The award for first place includes $1,000 in cash for each student and the opportunity to virtually attend the 2021 Global Ethics Summit, presented by Ethisphere.
“Participation in the Collegiate Ethics Case Competition was a wonderful experience that will benefit me in my professional growth,” said Jagos. “The opportunity to sharpen my research, analytical, presentation and problem-solving skills in such a competitive environment will give me an edge in a job market where employers are seeking persons with this kind of training.”
“The intellectual challenge I encountered in this competition moved me to a new level in the development of skills that will guide my continuing education in global business practices and issues. My experience with the Stetson CECC team has widened my perspective on how to approach business challenges,” said Blum.
Second place was awarded to the team from the United States Naval Academy, with the team from Concordia University coming in third.
Due to the virtual nature of the event, the competition was able to accommodate more teams than ever before and made it possible for teams who otherwise might not have been able to travel to Tucson to participate. Twenty-nine student teams participated this year, from institutions large and small from across North America and Europe.
“The Collegiate Ethics Case Competition is an event we look forward to hosting every year, and I am so proud that we were able to successfully move it to a virtual format,” says Melendez. “As always, the teams did an incredible job of applying what they are learning in the classroom to the ethical dilemmas our world is facing today.
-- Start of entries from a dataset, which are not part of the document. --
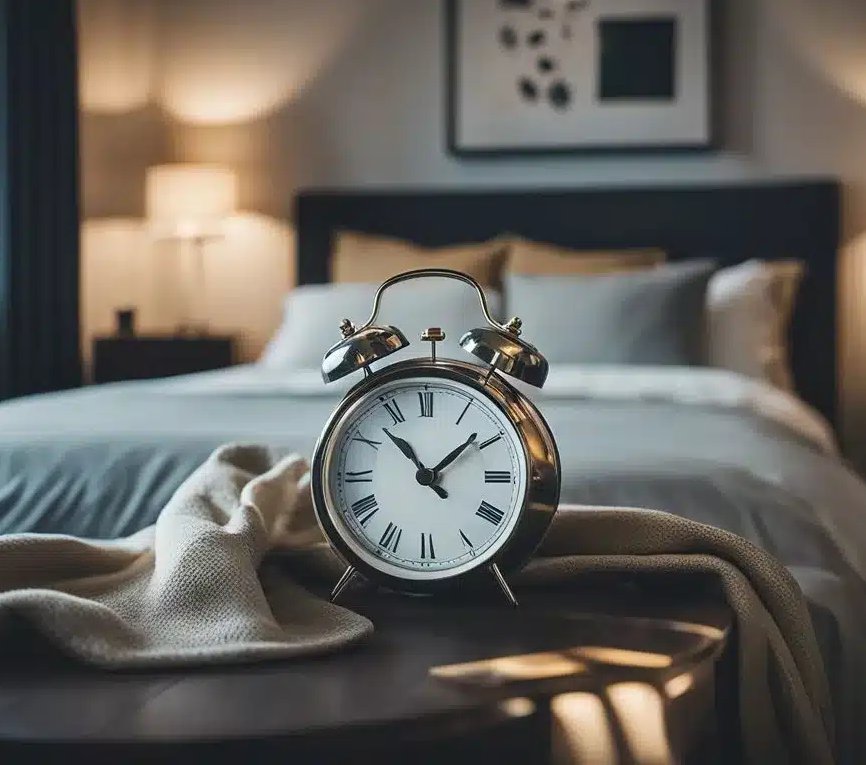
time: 1:52
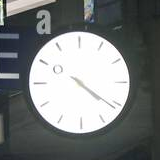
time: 4:21
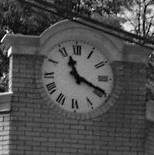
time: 11:19
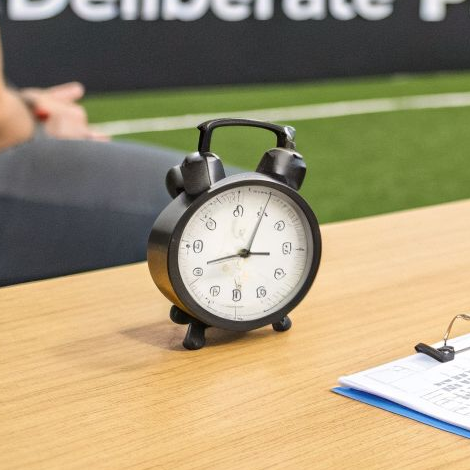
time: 3:04
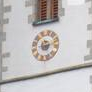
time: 8:12
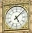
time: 5:07
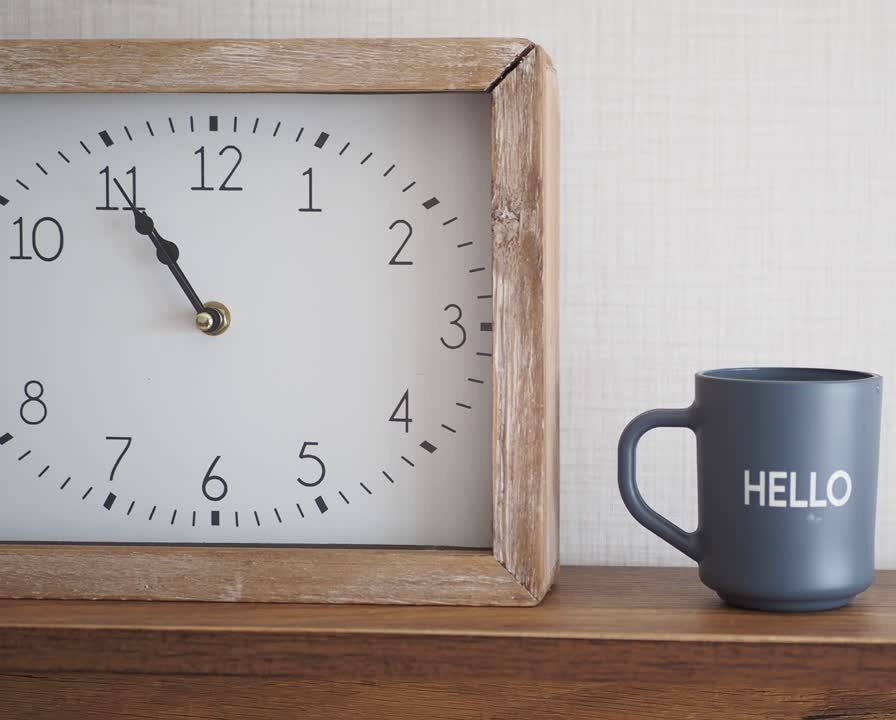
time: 10:54
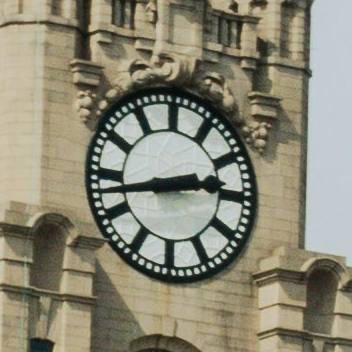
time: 2:42
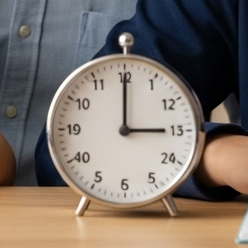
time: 3:00
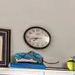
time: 7:42
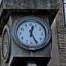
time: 12:25
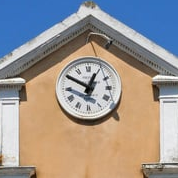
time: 12:50
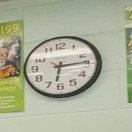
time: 6:14
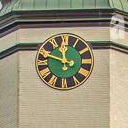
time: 11:48
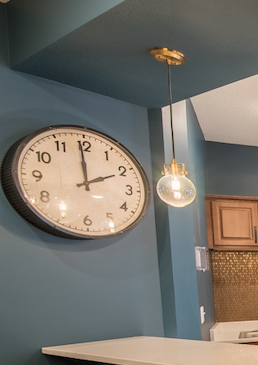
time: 1:59
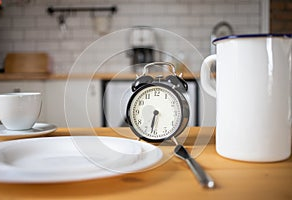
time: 6:32
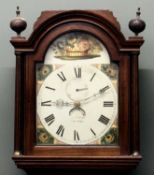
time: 9:10
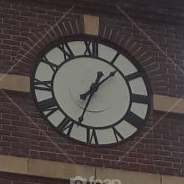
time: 1:33
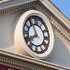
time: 7:55
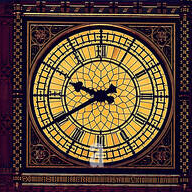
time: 9:40
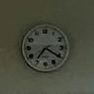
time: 7:20
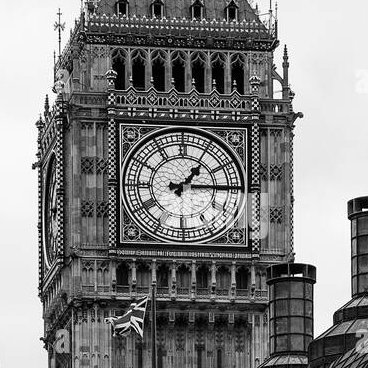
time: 1:14
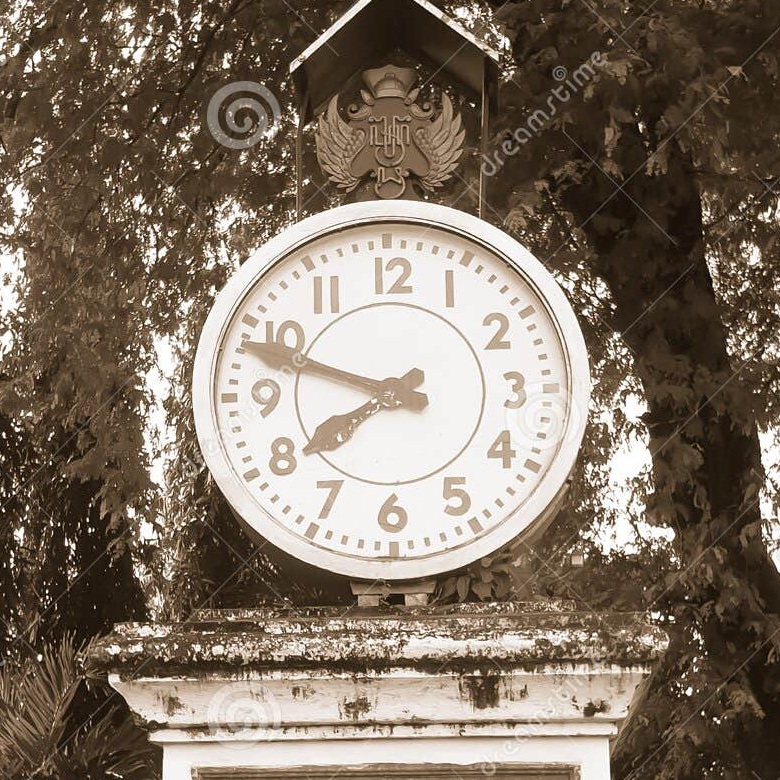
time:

I have no doubt that these students will go on to become accountable, trustworthy business leaders.”
2020 CECC Participating Universities
Boston College, Brigham Young University, Concordia University, Elon University, Emory University, Georgetown University, Indiana University, Iowa State University, La Salle University, Northern Illinois University, Penn State University, Pepperdine University, Providence College, Stetson University, The University of Texas at Austin, United States Naval Academy, Universidad Nacional Autónoma de México, Universidad Panamericana—Aguascalientes, Universidad Panamericana—Mexico City, University of Amsterdam, University of Arkansas, University of Calgary, University of Florida, University of Idaho, University of Illinois at Champaign, University of Massachusetts at Amherst, University of Texas at Dallas, University of Utah and University of Vermont.